Burr and the Final Judgment

I read recently Burr by Gore Vidal, a 1974 novel that centers on the infamous early American figure, Aaron Burr. Burr is known to history as a scoundrel. He shot and killed Alexander Hamilton in a duel, was tried for treason when his plot to become king of the west was uncovered, and was removed as Vice President of the United States. If murder and treason were not enough, he was also an adulterer.

The book is not necessarily revisionist history. It does, however, provide another side of the story, as we know there are always two sides to a story. Burr comes across as a quite capable military commander and actually a figure with integrity and effectiveness. It is rather George Washington and Thomas Jefferson that come across as rather inglorious personages. Washington's military inadequacies, in the novel, are revealed, as well as his vanity and petty rivalry. Jefferson is likewise seen as vain, rivalrous, and cowardly. Here is a snippet from the book:

I asked Mr. Davis why it was that Jefferson wanted to destroy Colonel Burr. The question is a simple one, and I have asked it a number of times. Unfortunately I never get an entirely convincing answer.

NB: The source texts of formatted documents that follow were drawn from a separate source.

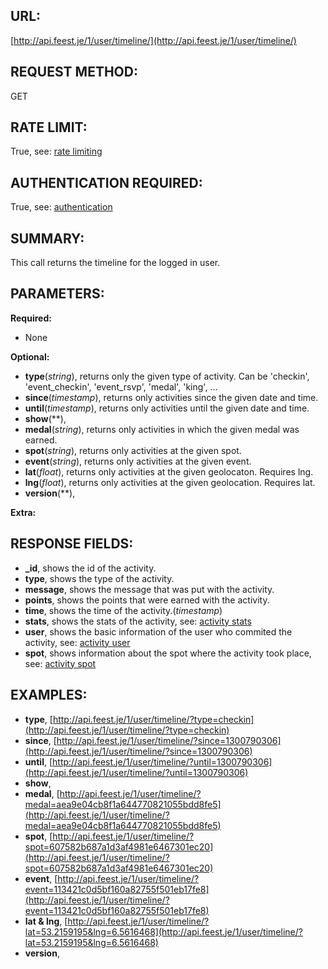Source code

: URL:
----
[http://api.feest.je/1/user/timeline/](http://api.feest.je/1/user/timeline/)

REQUEST METHOD:
---------------
GET

RATE LIMIT:
-----------
True, see: [rate limiting](<link naar ratelimitpagina>)

AUTHENTICATION REQUIRED:
------------------------
True, see: [authentication](<link naar authentication pagina>)

SUMMARY:
--------
This call returns the timeline for the logged in user.

PARAMETERS:
-----------

**Required:**

 - None

**Optional:**

 - **type**(*string*), returns only the given type of activity. Can be 'checkin', 'event_checkin', 'event_rsvp', 'medal', 'king', ...
 - **since**(*timestamp*), returns only activities since the given date and time.
 - **until**(*timestamp*), returns only activities until the given date and time.
 - **show**(**), 
 - **medal**(*string*), returns only activities in which the given medal was earned.
 - **spot**(*string*), returns only activities at the given spot.
 - **event**(*string*), returns only activities at the given event.
 - **lat**(*float*), returns only activities at the given geolocaton. Requires lng.
 - **lng**(*float*), returns only activities at the given geolocation. Requires lat.
 - **version**(**),
 
**Extra:**


RESPONSE FIELDS:
----------------
 - **_id**, shows the id of the activity.
 - **type**, shows the type of the activity.
 - **message**, shows the message that was put with the activity.
 - **points**, shows the points that were earned with the activity.
 - **time**, shows the time of the activity.(*timestamp*)
 - **stats**, shows the stats of the activity, see: [activity stats](<link naar stats pagina>)
 - **user**, shows the basic information of the user who commited the activity, see: [activity user](<link naar user pagina>)
 - **spot**, shows information about the spot where the activity took place, see: [activity spot](<link naar spot pagina>)

EXAMPLES:
---------
 - **type**, [http://api.feest.je/1/user/timeline/?type=checkin](http://api.feest.je/1/user/timeline/?type=checkin)
 - **since**, [http://api.feest.je/1/user/timeline/?since=1300790306](http://api.feest.je/1/user/timeline/?since=1300790306)
 - **until**, [http://api.feest.je/1/user/timeline/?until=1300790306](http://api.feest.je/1/user/timeline/?until=1300790306)
 - **show**,
 - **medal**, [http://api.feest.je/1/user/timeline/?medal=aea9e04cb8f1a644770821055bdd8fe5](http://api.feest.je/1/user/timeline/?medal=aea9e04cb8f1a644770821055bdd8fe5)
 - **spot**, [http://api.feest.je/1/user/timeline/?spot=607582b687a1d3af4981e6467301ec20](http://api.feest.je/1/user/timeline/?spot=607582b687a1d3af4981e6467301ec20)
 - **event**, [http://api.feest.je/1/user/timeline/?event=113421c0d5bf160a82755f501eb17fe8](http://api.feest.je/1/user/timeline/?event=113421c0d5bf160a82755f501eb17fe8)
 - **lat & lng**, [http://api.feest.je/1/user/timeline/?lat=53.2159195&lng=6.5616468](http://api.feest.je/1/user/timeline/?lat=53.2159195&lng=6.5616468)
 - **version**,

Mr. Davis sighed. “It is so obvious. When Burr got as many votes as Jefferson, and then did nothing to promote himself, Jefferson was undone. Men like Jefferson can never forgive a rival who behaves honourably.” (p.234)

The story made me think of the Final Judgment. All will be revealed in this decisive moment at the end of time. We will know who was truly good and who was truly bad. History has been a poor judge of Burr, but perhaps Christ the King at the Final Judgment will not be.